Can Probabilistic Feedback Drive User Impacts in Online Platforms?

A common explanation for negative user impacts of content recommender systems is misalignment between the platform's objective and user welfare. In this work, we show that misalignment in the platform's objective is not the only potential cause of unintended impacts on users: even when the platform's objective is fully aligned with user welfare, the platform's learning algorithm can induce negative downstream impacts on users. The source of these user impacts is that different pieces of content may generate observable user reactions (feedback information) at different rates; these feedback rates may correlate with content properties, such as controversiality or demographic similarity of the creator, that affect the user experience. Since differences in feedback rates can impact how often the learning algorithm engages with different content, the learning algorithm may inadvertently promote content with certain such properties. Using the multi-armed bandit framework with probabilistic feedback, we examine the relationship between feedback rates and a learning algorithm's engagement with individual arms for different no-regret algorithms. We prove that no-regret algorithms can exhibit a wide range of dependencies: if the feedback rate of an arm increases, some no-regret algorithms engage with the arm more, some no-regret algorithms engage with the arm less, and other no-regret algorithms engage with the arm approximately the same number of times. From a platform design perspective, our results highlight the importance of looking beyond regret when measuring an algorithm's performance, and assessing the nature of a learning algorithm's engagement with different types of content as well as their resulting downstream impacts.

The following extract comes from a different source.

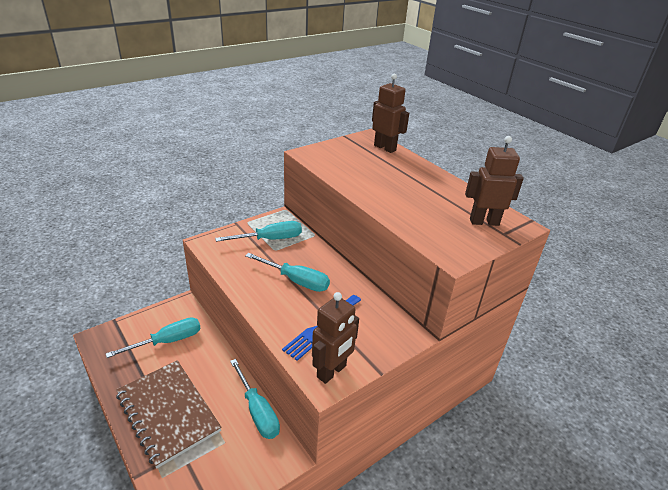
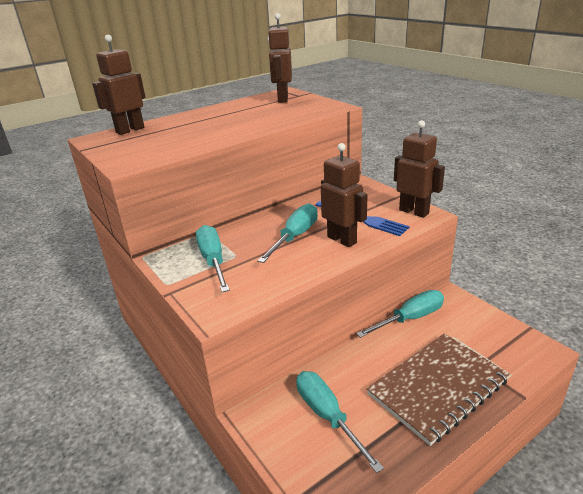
camera: 85 degrees left, 5 degrees down
none -> brown robot [321,143,368,247]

翻译：内容推荐系统对用户产生负面影响的常见解释是平台目标与用户福利之间的错位。在本文中，我们表明平台目标的错位并非导致用户意外影响的唯一潜在原因：即使平台目标与用户福利完全对齐，平台的学习算法仍可能对用户产生负面下游影响。这些用户影响的根源在于，不同内容可能以不同的速率生成可观察的用户反应（反馈信息）；这些反馈率可能与内容属性（如争议性或创作者的人口统计相似性）相关，进而影响用户体验。由于反馈率差异可能影响学习算法对不同内容的参与频率，学习算法可能无意中推广具有某些此类属性的内容。我们利用概率反馈的多臂老虎机框架，研究了不同无遗憾算法中反馈率与学习算法对单个臂的参与程度之间的关系。我们证明，无遗憾算法可能表现出广泛的相关性：当某个臂的反馈率增加时，某些无遗憾算法会更多地参与该臂，某些无遗憾算法会减少参与该臂，而其他无遗憾算法则保持大致相同的参与次数。从平台设计角度而言，我们的结果凸显了在衡量算法性能时超越遗憾值的重要性，并需评估学习算法对不同类型内容的参与性质及其产生的下游影响。